Health Insurer That Paid Another Insurer’s Claims Is Not Entitled To Reimbursement

Although an insurer that covered students’ sports injuries was obligated to pay for their medical expenses where its policy and a health insurer’s policies overlapped, it did not have to reimburse the health insurer for payments that had already been made on the students claims, according to the Sixth Circuit U.S. Court of Appeals in Central States, Southeast and Southwest Areas Health and Welfare Fund v. First Agency, Inc. (No. 13-2077). This was because the claim was brought under ERISA Sec. 502(a)(3)(B), which only provides for equitable, not monetary relief, the court held. The terms of the two insurers’ policies conflicted with regard to which company was responsible for making payments.

Central States, Southeast and Southwest Areas Health and Welfare Fund (Central States) is a health and welfare fund that provides health insurance for Teamsters and their families, and Guarantee Trust provides sports injury coverage for student athletes. When 13 high school and college athletes, all children of Teamsters, were injured playing sports, they submitted claims to both companies. Only Central States paid the bills.

Central States’ contract. A coordination of benefits provision in Central States’ contract stated that, when two insurance contracts overlap, whichever insurer covered the insured “other than as a Dependent” had the primary responsibility for paying claims. Central States covered the students as dependents, but Guarantee Trust covered them other than as dependents, so that each student had coverage in his or her own name. Therefore, under the terms of Central States’ contract, it was Guarantee Trust that had to pay the students’ claims.

Guarantee Trust’s contract. Guarantee Trust’s contract created what the court termed a “gastonette” or “you first” paradox, because its contract had a blanket coordination of benefits rule whereby another insurer always had the primary responsibility for paying claims whenever it overlapped with Guarantee Trust’s insurance. Guarantee Trust asserted that Central States had to pay the students’ medical claims up to its maximum before Guarantee Trust would pay anything.

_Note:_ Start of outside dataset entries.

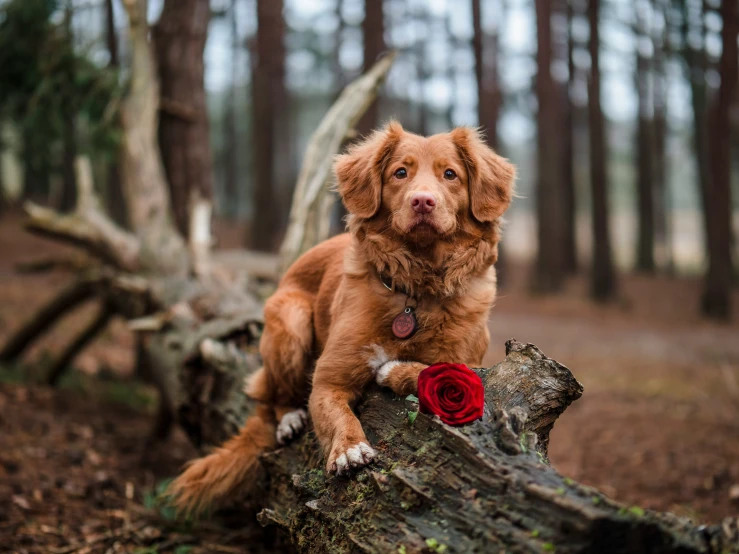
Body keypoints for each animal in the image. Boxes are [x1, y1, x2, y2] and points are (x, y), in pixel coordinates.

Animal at [169, 123, 516, 512]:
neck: (416, 289)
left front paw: (393, 370)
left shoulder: (471, 364)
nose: (423, 201)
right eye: (400, 172)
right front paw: (349, 449)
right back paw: (289, 417)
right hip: (290, 319)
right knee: (272, 398)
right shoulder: (328, 380)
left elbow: (439, 370)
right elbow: (337, 413)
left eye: (450, 174)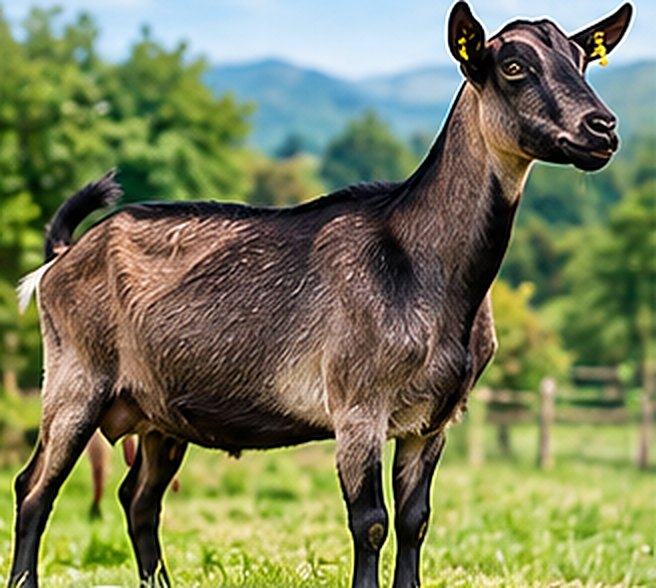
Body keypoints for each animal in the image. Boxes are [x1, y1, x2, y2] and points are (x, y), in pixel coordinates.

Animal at [9, 3, 632, 587]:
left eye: (581, 60)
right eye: (514, 66)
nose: (602, 128)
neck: (423, 265)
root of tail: (63, 255)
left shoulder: (435, 419)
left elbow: (416, 520)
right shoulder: (358, 403)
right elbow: (371, 522)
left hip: (159, 411)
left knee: (139, 499)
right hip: (76, 378)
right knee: (34, 487)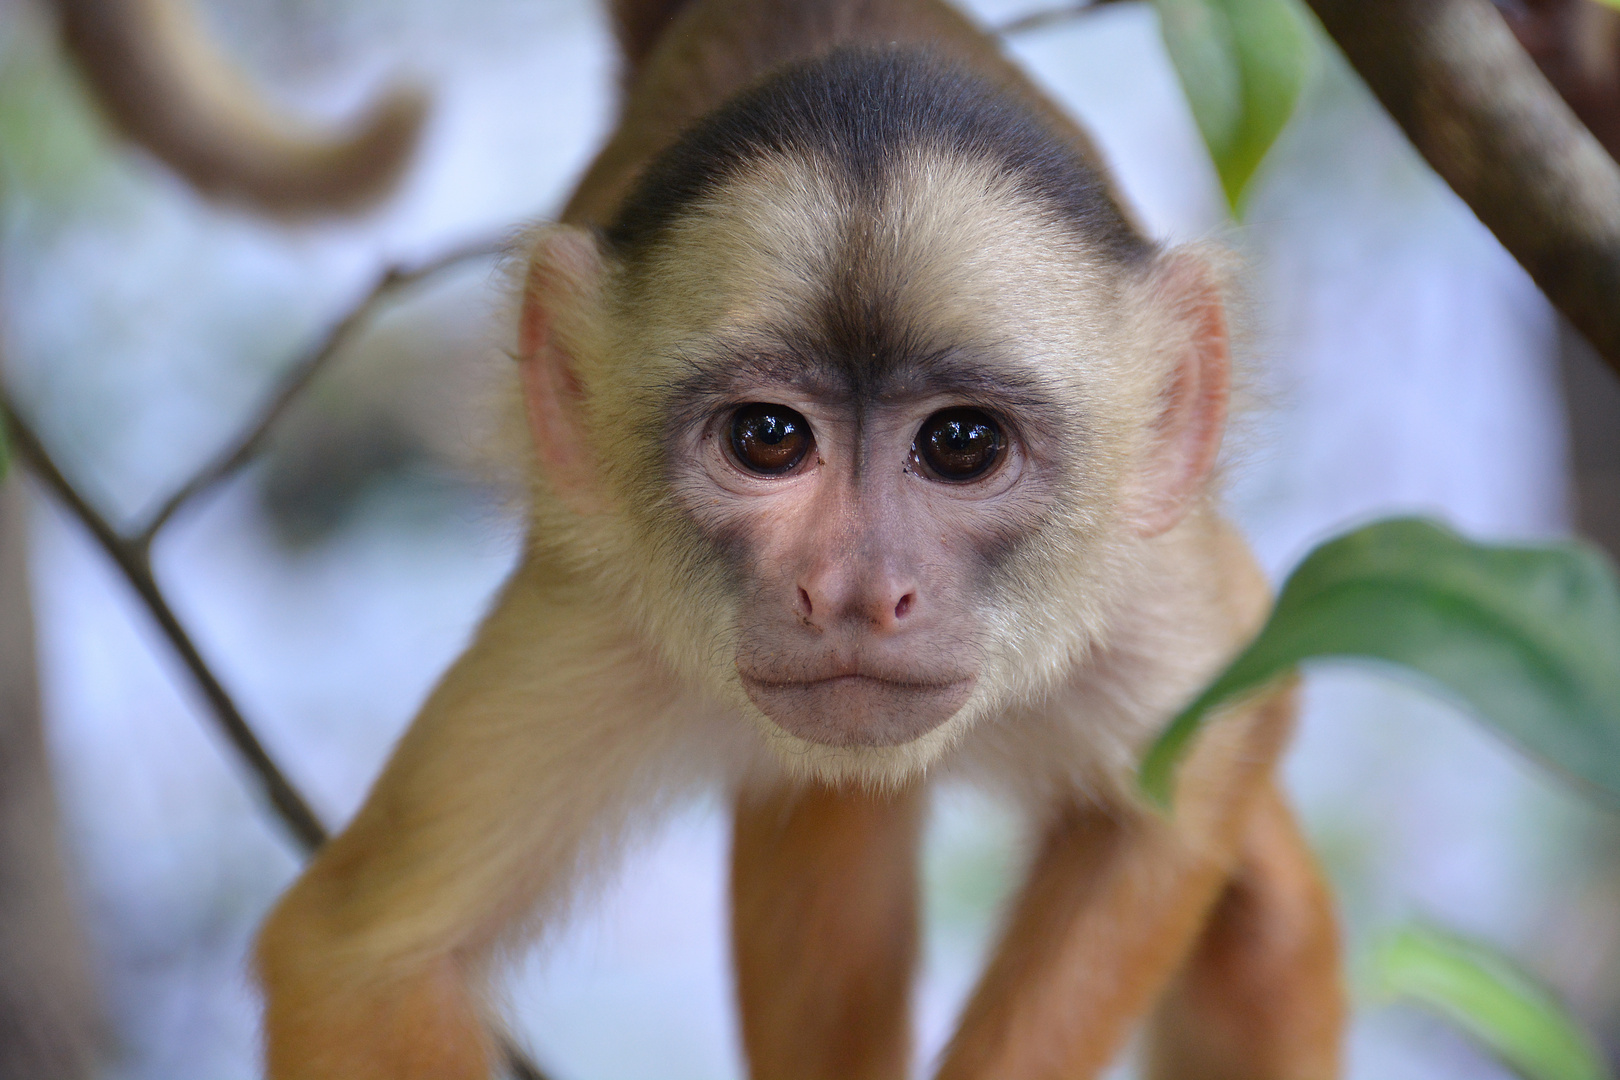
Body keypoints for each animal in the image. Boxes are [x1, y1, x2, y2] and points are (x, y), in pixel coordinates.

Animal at [255, 2, 1341, 1080]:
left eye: (963, 444)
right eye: (768, 437)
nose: (854, 590)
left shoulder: (1143, 584)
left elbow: (1198, 767)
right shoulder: (598, 615)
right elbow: (360, 962)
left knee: (1262, 932)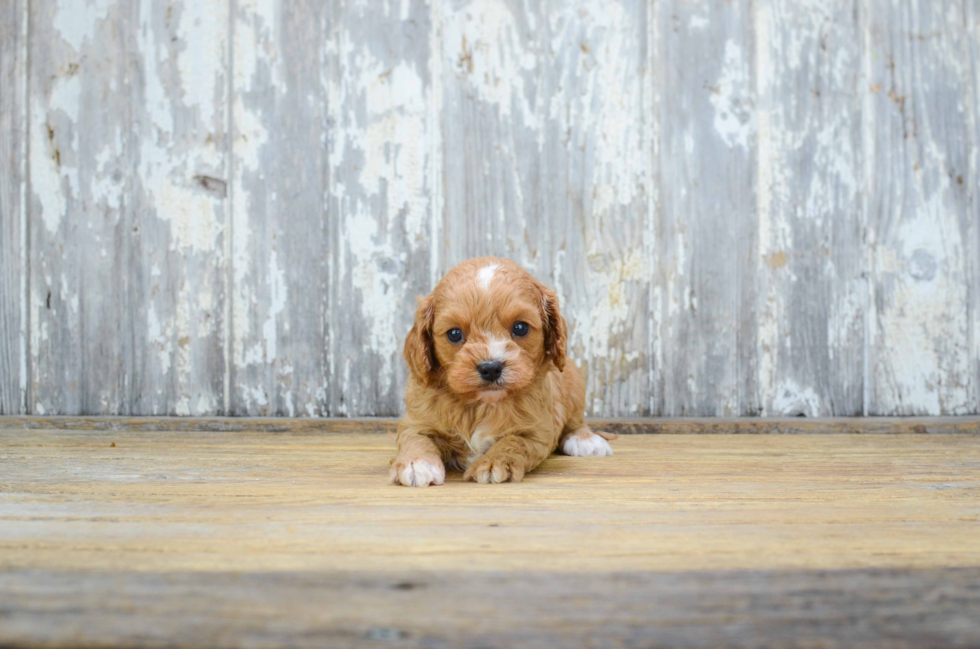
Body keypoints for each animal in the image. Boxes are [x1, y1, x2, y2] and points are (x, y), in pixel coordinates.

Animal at [388, 254, 612, 486]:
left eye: (520, 328)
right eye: (454, 334)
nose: (491, 368)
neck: (481, 405)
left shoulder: (538, 431)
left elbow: (513, 442)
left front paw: (493, 463)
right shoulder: (415, 420)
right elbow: (416, 438)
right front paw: (417, 464)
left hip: (575, 380)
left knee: (576, 421)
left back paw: (586, 440)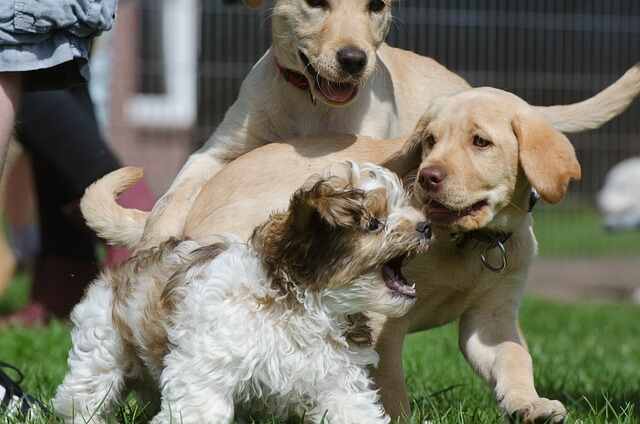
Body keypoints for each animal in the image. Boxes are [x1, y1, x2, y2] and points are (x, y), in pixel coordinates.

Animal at [53, 162, 430, 424]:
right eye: (374, 224)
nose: (426, 226)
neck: (305, 305)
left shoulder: (337, 377)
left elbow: (354, 408)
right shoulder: (205, 365)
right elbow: (201, 408)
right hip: (102, 345)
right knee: (86, 393)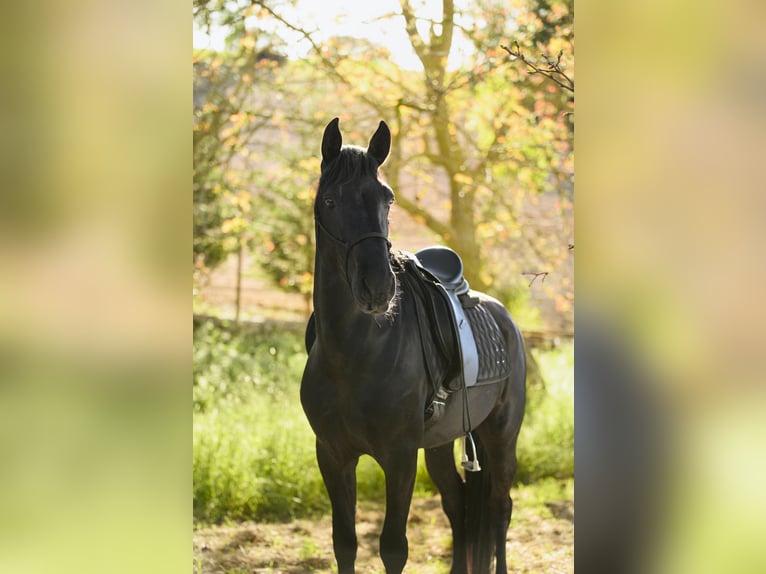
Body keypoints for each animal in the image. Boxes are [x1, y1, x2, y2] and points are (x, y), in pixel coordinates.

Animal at [301, 117, 527, 574]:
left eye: (387, 200)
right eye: (330, 200)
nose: (377, 287)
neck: (352, 355)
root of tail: (505, 317)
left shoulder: (400, 457)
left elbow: (393, 548)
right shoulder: (332, 455)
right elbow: (344, 543)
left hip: (501, 437)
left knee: (500, 508)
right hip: (440, 443)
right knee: (458, 504)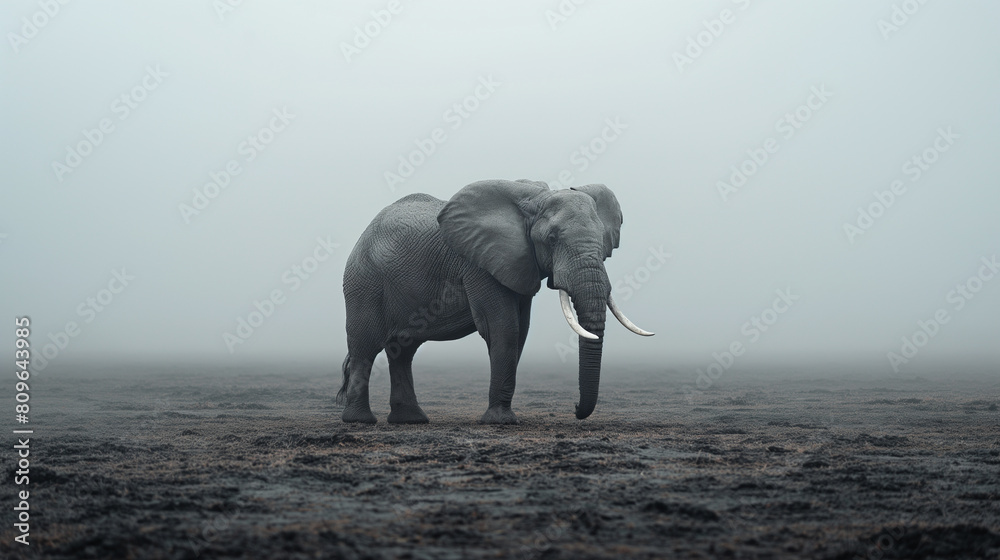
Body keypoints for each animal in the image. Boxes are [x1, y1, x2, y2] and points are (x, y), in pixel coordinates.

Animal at [337, 178, 653, 424]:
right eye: (551, 238)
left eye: (603, 241)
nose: (575, 409)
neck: (536, 199)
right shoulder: (479, 263)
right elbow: (503, 327)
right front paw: (501, 422)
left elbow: (520, 331)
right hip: (363, 283)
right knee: (365, 347)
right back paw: (360, 421)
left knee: (403, 351)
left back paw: (411, 421)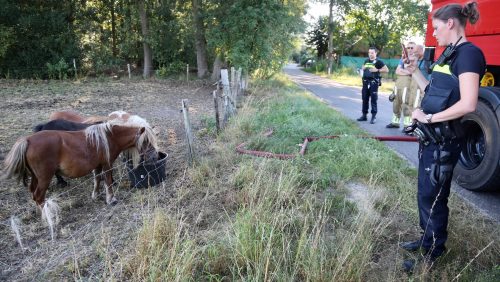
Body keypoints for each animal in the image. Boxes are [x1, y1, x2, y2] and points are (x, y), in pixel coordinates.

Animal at [1, 123, 146, 207]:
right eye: (145, 141)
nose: (147, 156)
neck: (109, 137)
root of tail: (28, 140)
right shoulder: (107, 164)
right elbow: (108, 182)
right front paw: (111, 199)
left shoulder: (98, 165)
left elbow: (97, 180)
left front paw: (96, 195)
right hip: (44, 178)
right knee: (38, 196)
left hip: (36, 177)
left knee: (33, 193)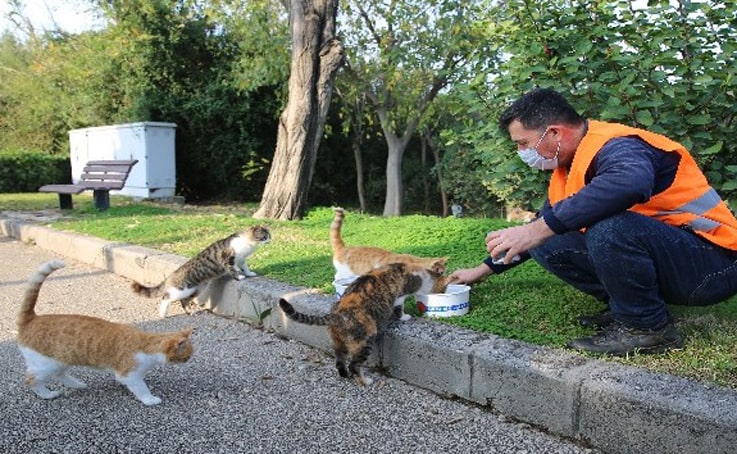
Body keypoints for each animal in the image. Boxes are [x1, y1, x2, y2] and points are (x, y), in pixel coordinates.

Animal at [17, 260, 196, 406]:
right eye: (187, 355)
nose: (189, 360)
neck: (147, 345)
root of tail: (32, 318)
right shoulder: (129, 373)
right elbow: (141, 388)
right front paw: (150, 399)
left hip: (61, 359)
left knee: (59, 374)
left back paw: (78, 384)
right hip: (45, 364)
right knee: (31, 380)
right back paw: (47, 394)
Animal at [132, 225, 270, 318]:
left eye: (269, 236)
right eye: (264, 237)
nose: (270, 240)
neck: (248, 243)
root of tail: (172, 275)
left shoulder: (241, 259)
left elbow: (245, 267)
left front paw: (249, 273)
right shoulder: (228, 259)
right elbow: (233, 269)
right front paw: (239, 277)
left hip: (197, 289)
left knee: (184, 301)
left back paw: (190, 312)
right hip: (182, 290)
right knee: (166, 298)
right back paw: (163, 314)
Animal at [278, 262, 446, 386]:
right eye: (444, 287)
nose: (443, 292)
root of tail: (335, 314)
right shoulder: (400, 295)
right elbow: (399, 307)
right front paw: (404, 317)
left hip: (339, 343)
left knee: (339, 361)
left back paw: (345, 375)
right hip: (365, 341)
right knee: (354, 365)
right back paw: (365, 381)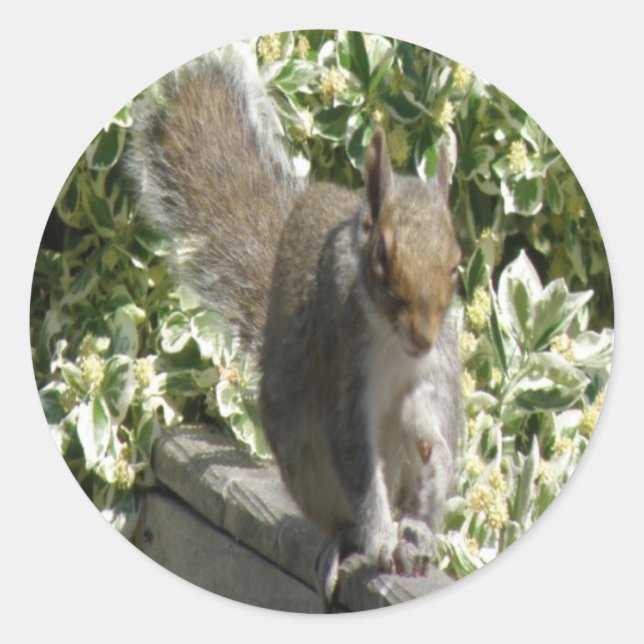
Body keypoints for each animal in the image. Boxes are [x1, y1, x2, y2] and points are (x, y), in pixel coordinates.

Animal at [129, 45, 464, 604]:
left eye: (458, 264)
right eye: (382, 256)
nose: (421, 335)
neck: (395, 344)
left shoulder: (439, 366)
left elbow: (438, 435)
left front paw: (423, 510)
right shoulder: (341, 367)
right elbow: (356, 460)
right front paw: (381, 542)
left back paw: (413, 527)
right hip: (303, 457)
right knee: (340, 515)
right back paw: (347, 543)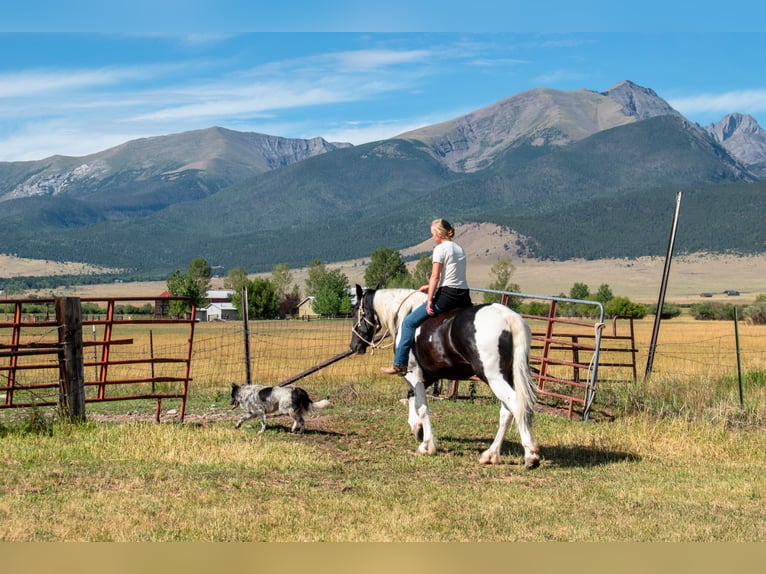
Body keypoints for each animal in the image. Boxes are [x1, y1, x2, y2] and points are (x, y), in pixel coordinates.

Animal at [350, 284, 540, 468]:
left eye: (355, 311)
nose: (354, 346)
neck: (406, 313)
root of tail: (507, 316)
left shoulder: (413, 373)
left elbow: (422, 406)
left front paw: (427, 444)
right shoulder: (429, 376)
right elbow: (411, 397)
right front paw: (417, 428)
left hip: (494, 378)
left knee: (516, 405)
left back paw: (531, 455)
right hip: (506, 376)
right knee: (507, 412)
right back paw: (491, 454)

Central States then sued Guarantee Trust (along with Guarantee Trust’s administrator, First Agency) under ERISA Sec. 502(a)(3)(B)’s civil enforcement provisions, and a district court ruled that Guarantee Trust was responsible for paying the students’ claims. The court ordered Guarantee Trust to reimburse Central States for the student athletes’ claims that it had paid out, and Central States also was awarded attorneys’ fees. Guarantee Trust then appealed.

The Sixth Circuit first pointed out that, where the coordination of benefits clauses of an ERISA plan and an insurance policy conflict, the terms of the ERISA plan hold sway (citing Auto Owners Ins. Co. v. Thorn Apple Valley, Inc., 31 F3d 371, 384 (CA-6) 1994). Therefore, because it was the Central States plan that was the ERISA plan, Guarantee Trust had the primary responsibility for paying the students’ claims.

Not excess insurance. Guarantee Trust had responded that it was only providing excess insurance, instead of ordinary insurance, and that, generally, ERISA plans may not coordinate benefits with excess policies. The court found, however, that the Guarantee Trust plan did not provide excess insurance, because, unlike a true excess insurance policy, Guarantee Trust’s policy lacked a fixed threshold above which its coverage would kick in and below which it would recede. Instead Guarantee Trust’s policy was ordinary coverage subject to a blanket coordination of benefits clause.

The court then said that, regardless of whether or not the Guarantee Trust policy was excess insurance, an ERISA plan can, indeed, coordinate benefits with another policy. It just cannot redefine the coverage of another policy. The court explained that, in the absence of Central States’ plan, Guarantee Trust’s plan would, without question, cover the students’ sports injury bills. Central States’ plan was simply insisting that the Guarantee Trust plan provide the same coverage whether the Central States plan existed or not. This was a permissible coordination of benefits, the court held.

No monetary recovery. Unfortunately for Central States, the court then held that, even though it was upholding the declaratory judgment against Guarantee Trust, Central States could not recover the $112,000 in claims that it had already paid out. ERISA Sec. 502(a)(3)(B) provides only for legal restitution, not monetary restitution, the court advised.

Central States had not ask for a constructive trust or lien on any identifiable fund, the court added, meaning that it had sought legal, monetary relief, as opposed to equitable relief. Central States had argued that it is rare for a plan fighting with an insurance company to ever find a specific fund that is held by the insurance company, but belongs to the plan. The application of the legal/equity distinction would leave plans without a remedy and thwart ERISA’s objective of enforcing plan terms, said Central States.

The court responded, however, that an appeal to ERISA’s purpose cannot “overcome the words of its text,” (citing Great-West Life & Annuity Ins. Co. v. Knudson, 534 U.S. 204, 210 (2002)). The court then affirmed the declaratory judgment against Guarantee Trust, finding that it was responsible for paying the student athletes’ claims, but it reversed the award of damages to Central States.